Quoted passage:
########################################
Starfish (Asteroidea) are typical representatives of marine benthic fauna. They are a rich source of various low-molecular weight metabolites, polarsteroids and sphingolipids being the most abundant. It was shown that asterosaponin P1 from Patiria pectinifera (4 μM) could significantly increase the DNA damage produced in colorectal carcinoma (HT-29) cells by low-dose X-rays (2 Gy). In the alkaline comet assay, the tail moment increased from 8.6 ± 3.8 (n = 50) in irradiated cells to 29.5 ± 10.6 (n = 50) in the cells additionally treated with asterosaponin P1 [42].

2.8. Ascidacea

Trabectidin was identified as an active anticancer compound from the extract of the sea squirt Ecteinascidia turbinata. The compound is synthesized by the microbial symbiont of the tunicate. Actually, the compound is widely used as a drug for treatment of malignancies, including soft-tissue sarcomas, ovarian cancer, breast cancer and non-small-cell lung cancer [76]. Trabectedin is a tetrahydroisoquinoline alkaloid that can form a covalent bond with the amino group of a guanine in selected triplets of DNA duplexes and eventually gives rise to double-strand breaks. It binds the minor groove of DNA. Covalent binding of trabectidin triggers a cascade of events that interfere with several transcription factors, DNA binding proteins and DNA repair pathways [77]. The compound induces both transcription- and replication-coupled DNA double-strand breaks (DSBs) detectible by the neutral comet assay as well as the γ-H2AX assay [43]. DNA cleavage is performed by the XPF/ERCC1 nuclease on the strand opposite to that bound by the drug [78]. Trabectidin adducts stabilize double-stranded DNA and stall replication [79]; trabectidin also induces DNA curvatures [80].
########################################
What to do:
a: Repeat everything in the passage on marine compounds and DNA damage from "Starfish (Asteroidea) are" down to "asterosaponin P1 [42].".
b: According to the passage on marine compounds and DNA damage, which malignancies is trabectedin used as a drug to treat?
c: Pick up the passage on marine compounds and DNA damage after its final sentence and continue it.
The data plays no part in any of the tasks.
########################################
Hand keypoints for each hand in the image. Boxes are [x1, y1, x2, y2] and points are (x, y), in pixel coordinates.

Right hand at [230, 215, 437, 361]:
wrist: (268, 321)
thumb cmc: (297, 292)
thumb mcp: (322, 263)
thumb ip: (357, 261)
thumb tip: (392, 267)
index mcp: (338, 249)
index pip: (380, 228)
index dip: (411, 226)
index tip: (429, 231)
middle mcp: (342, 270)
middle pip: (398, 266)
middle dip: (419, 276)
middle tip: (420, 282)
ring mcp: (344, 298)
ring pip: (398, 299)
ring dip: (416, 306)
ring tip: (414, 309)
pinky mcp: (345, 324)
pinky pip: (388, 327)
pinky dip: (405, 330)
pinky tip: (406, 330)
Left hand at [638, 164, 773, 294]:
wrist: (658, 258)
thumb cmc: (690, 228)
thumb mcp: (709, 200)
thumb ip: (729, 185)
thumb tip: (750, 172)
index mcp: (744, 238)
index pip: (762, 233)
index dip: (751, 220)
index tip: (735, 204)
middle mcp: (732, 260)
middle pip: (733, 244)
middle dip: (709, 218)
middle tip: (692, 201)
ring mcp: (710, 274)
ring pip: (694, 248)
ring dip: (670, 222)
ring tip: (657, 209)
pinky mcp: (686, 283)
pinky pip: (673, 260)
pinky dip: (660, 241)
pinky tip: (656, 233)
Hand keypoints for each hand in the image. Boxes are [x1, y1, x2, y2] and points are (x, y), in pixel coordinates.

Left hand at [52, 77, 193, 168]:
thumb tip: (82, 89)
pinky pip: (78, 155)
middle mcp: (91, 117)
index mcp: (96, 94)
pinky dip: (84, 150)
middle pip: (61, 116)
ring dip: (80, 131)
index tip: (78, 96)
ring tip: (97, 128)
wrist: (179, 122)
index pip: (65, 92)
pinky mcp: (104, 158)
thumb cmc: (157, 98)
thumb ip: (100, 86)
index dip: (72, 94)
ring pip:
########################################
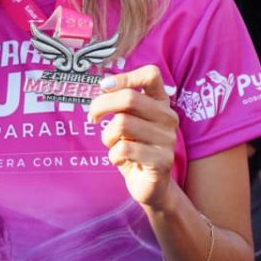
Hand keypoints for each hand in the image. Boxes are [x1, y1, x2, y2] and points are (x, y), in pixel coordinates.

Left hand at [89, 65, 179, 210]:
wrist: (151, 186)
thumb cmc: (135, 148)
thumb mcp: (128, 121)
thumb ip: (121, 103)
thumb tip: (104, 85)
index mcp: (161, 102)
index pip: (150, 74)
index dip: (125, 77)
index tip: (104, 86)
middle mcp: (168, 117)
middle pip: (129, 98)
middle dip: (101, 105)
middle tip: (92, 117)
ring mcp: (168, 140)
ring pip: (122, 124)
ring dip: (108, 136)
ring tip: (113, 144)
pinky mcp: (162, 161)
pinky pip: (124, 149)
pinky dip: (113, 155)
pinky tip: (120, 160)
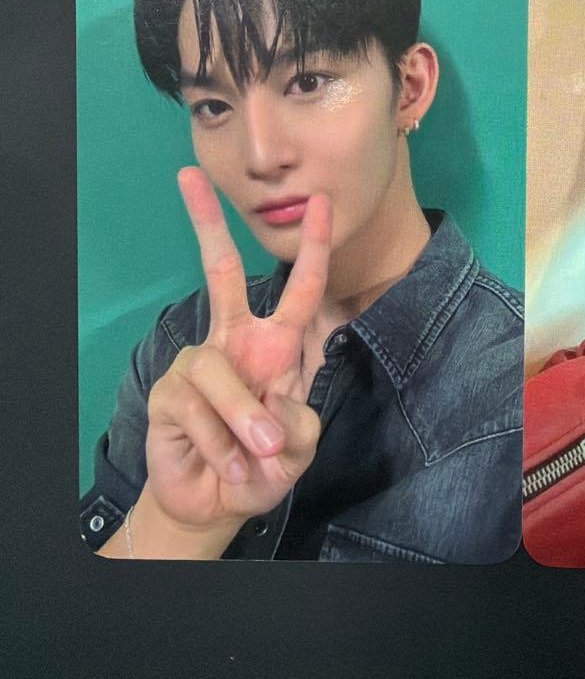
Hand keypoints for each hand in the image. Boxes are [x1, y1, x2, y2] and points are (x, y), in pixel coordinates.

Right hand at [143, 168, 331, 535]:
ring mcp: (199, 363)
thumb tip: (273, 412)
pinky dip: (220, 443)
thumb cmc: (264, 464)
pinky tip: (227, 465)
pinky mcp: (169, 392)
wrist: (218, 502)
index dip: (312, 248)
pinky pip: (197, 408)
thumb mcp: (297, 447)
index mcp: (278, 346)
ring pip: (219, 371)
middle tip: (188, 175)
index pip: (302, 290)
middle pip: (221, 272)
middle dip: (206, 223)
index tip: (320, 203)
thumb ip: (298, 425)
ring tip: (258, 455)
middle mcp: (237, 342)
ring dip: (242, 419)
########################################
Numbered responses:
a:
Starfish (Asteroidea) are typical representatives of marine benthic fauna. They are a rich source of various low-molecular weight metabolites, polarsteroids and sphingolipids being the most abundant. It was shown that asterosaponin P1 from Patiria pectinifera (4 μM) could significantly increase the DNA damage produced in colorectal carcinoma (HT-29) cells by low-dose X-rays (2 Gy). In the alkaline comet assay, the tail moment increased from 8.6 ± 3.8 (n = 50) in irradiated cells to 29.5 ± 10.6 (n = 50) in the cells additionally treated with asterosaponin P1 [42].

b: Soft-tissue sarcomas, ovarian cancer, breast cancer and non-small-cell lung cancer.

c:
2.9. Pisces

Fish muscles and fat are rich in DNA-protecting compounds. Supplementation of a dog’s diet with fish oil rich in omega-3 fatty acids (1 g per day, 90 days) reduced DNA damage as assayed by alkaline single-cell electrophoresis in peripheral blood lymphocytes from five dogs receiving fish oil compared with four dogs receiving a standard diet. The DNA damage index was reduced already at day 30 and became more pronounced at day 90 [81]. Bioactive oligopeptides (FWKVV and FMPLH) from the protein hydrolysate of the miiuy croaker (Acanthuriformes, Miichthys miiuy) muscle protected human umbilical vein endothelial cells (HUVECs) against damage produced by hydrogen peroxide. Antioxidant enzymes and molecules were up-regulated, production of radicals was decreased and the DNA damage assayed by alkaline single-cell electrophoresis was attenuated in a dose-dependent manner [44].

2.10. Amphibia

The skin secretion of amphibians presents physiologically active molecules to protect them against microorganisms, predators and infections. The Indian common toad (Bufo melanostictus, Schneider) skin extract produced significant DNA damage in human myeloid leukemic (U937 and K562) cells, followed by apoptosis. The alkaline comet assay was performed to detect the DNA damage and the extract was administered in a dose corresponding to the IC₅₀ [82]. A protein (BMP1) purified from the above species produced DNA damage assayed by single-cell electrophoresis in alkaline conditions and apoptosis in Ehrlich ascites carcinoma (EAC) cells [45].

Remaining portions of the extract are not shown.